### [Dataset extract]
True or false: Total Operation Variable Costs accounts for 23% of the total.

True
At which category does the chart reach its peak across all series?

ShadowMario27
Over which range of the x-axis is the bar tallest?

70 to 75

---

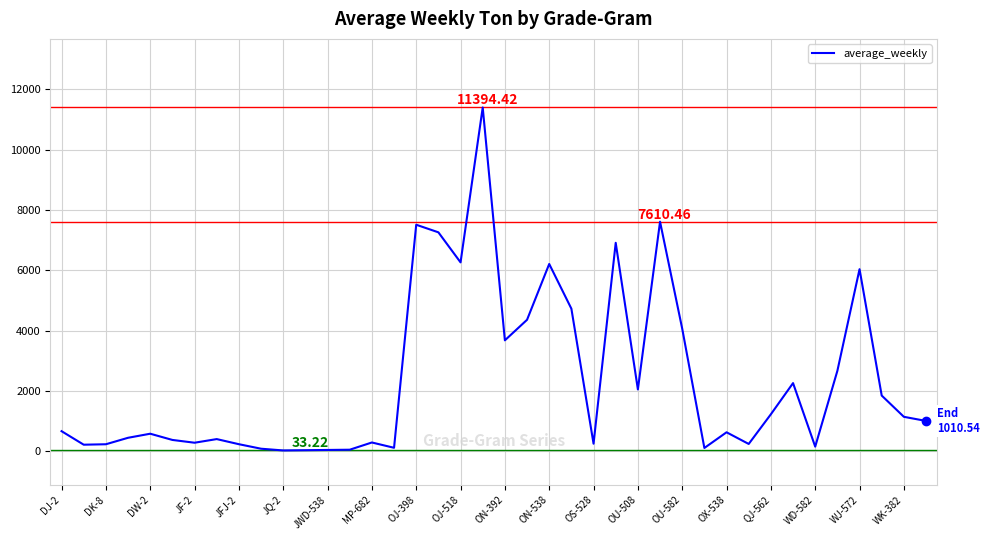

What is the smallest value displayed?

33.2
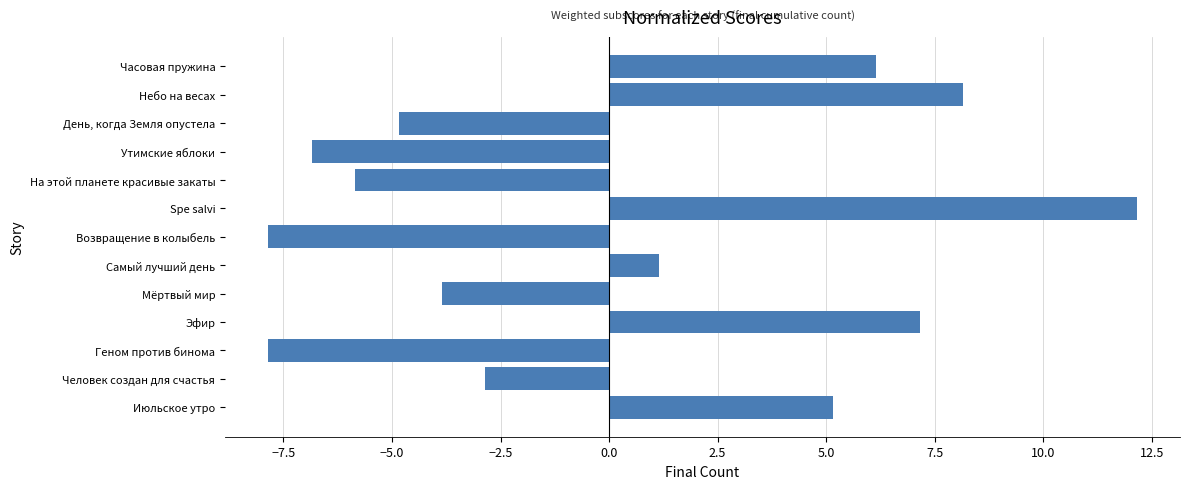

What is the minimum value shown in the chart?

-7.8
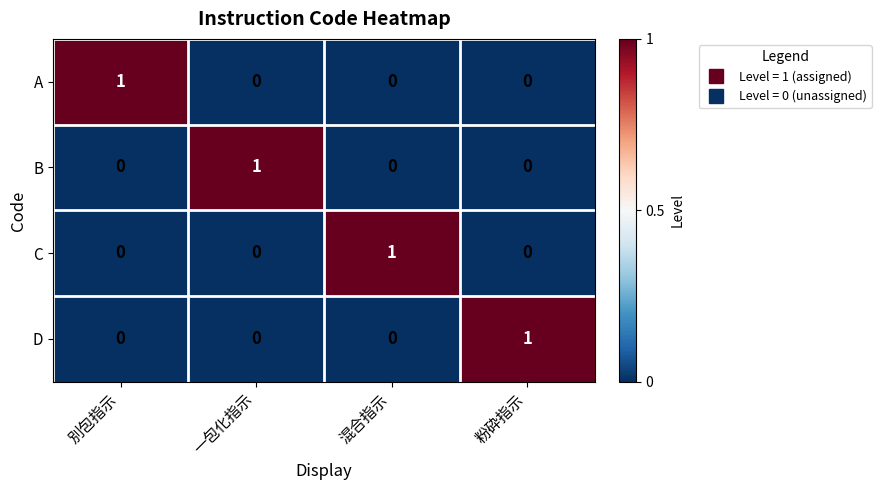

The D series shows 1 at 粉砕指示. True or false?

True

--

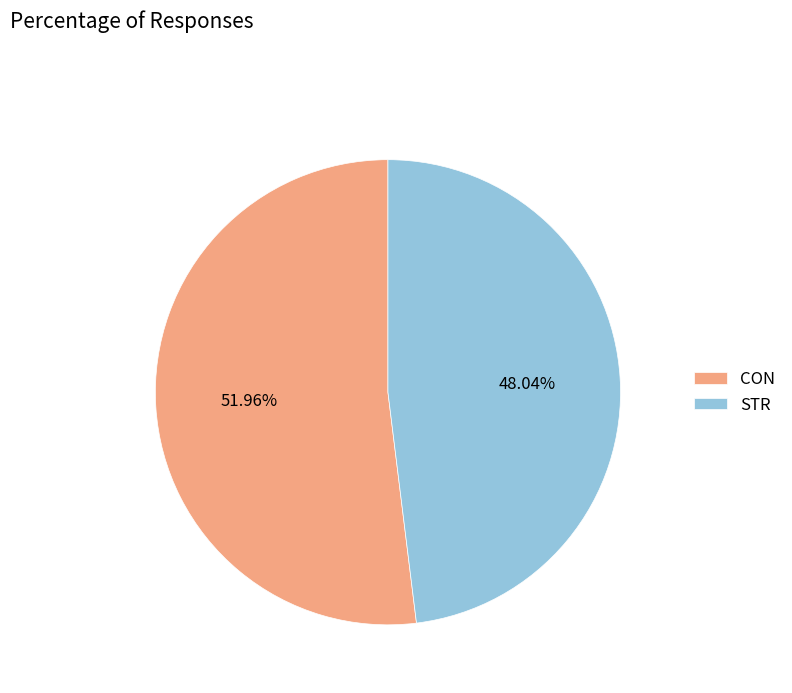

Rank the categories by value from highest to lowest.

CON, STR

### [Exercise aim]
Report each line of the items above that contains the string "value", copying every such line in full.

### [Solved problem]
What is the smallest value displayed?
What is the minimum value shown in the chart?
Rank the categories by value from highest to lowest.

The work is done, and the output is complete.